Re: mmap returns incorrect data

From: marcus hall
Date: Fri Apr 30 2004 - 18:00:10 EST


On Thu Apr 29 2004 - 18:48:22 EST, Russell King wrote:
>You _really_ don't want to use ext3 on CF unless you want to wear the
>flash quickly. Just because a filesystem has journaling does _not_
>mean that its suitable for flash (in fact, it may be far worse for
>flash than its non-journaled counterpart, as in this case.)

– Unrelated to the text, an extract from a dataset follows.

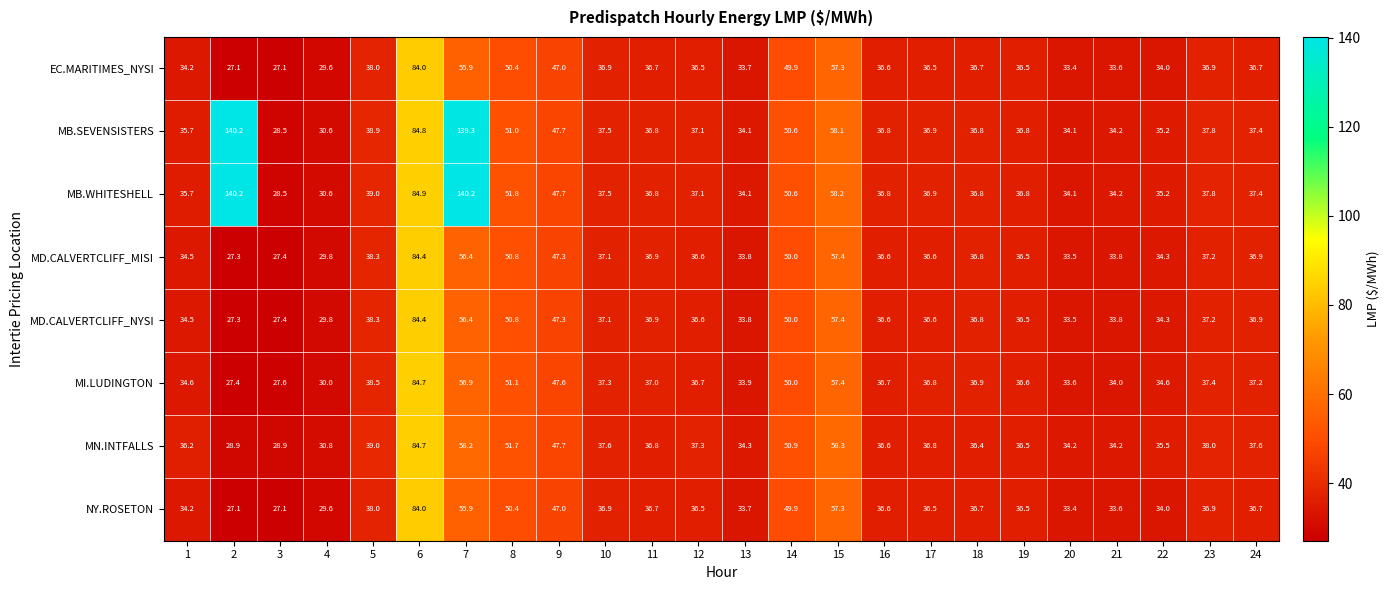

How many distinct data groups are displayed?

8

I was concerned about that in the beginning, and was told that CF devices
perform wear-leveling internally. In fact, we have had units in the field
for a couple of years without failure, so my objections carried little
weight. In practice, the filesystem isn't often written. Since the jffs2
filesystem seems to be intertwined with the mtd drivers, there don't seem
to be any other good failure-tolerant solutions. But, that isn't the
point for now..

>This is an IDE driver bug - it performs PIO but does not ensure that the
>individual pages are properly flushed to RAM before telling the kernel
>that the IO is complete. (If someone wants to disagree, look at how
>rd.c does flush_dcache_page, and see previous discussions on lkml
>concerning this.)

Yes, this was in fact where the problem was. In the 2.5.59 kernel, in
mm/filemap.c there were still two calls to flush_page_to_ram(), but in
include/asm-arm/proc-armv/cache.h this was defined to be a nop. I
replaced the flush_page_to_ram() calls with flush_dcache_page() calls
and everything started working properly.

In later versions, the flush_page_to_ram() calls have been removed from
filemap.c, and I do not see any replacement of the functionality (at least
nothing that seems clear to me!)

I would like to eventually move forward to a 2.6 kernel, so I am interested
in how this is addressed there.

I also didn't seem to find (or recognize) the earlier discussion, so perhaps
it is covered there..

Anyhow, thanks for the help. Things are rolling again!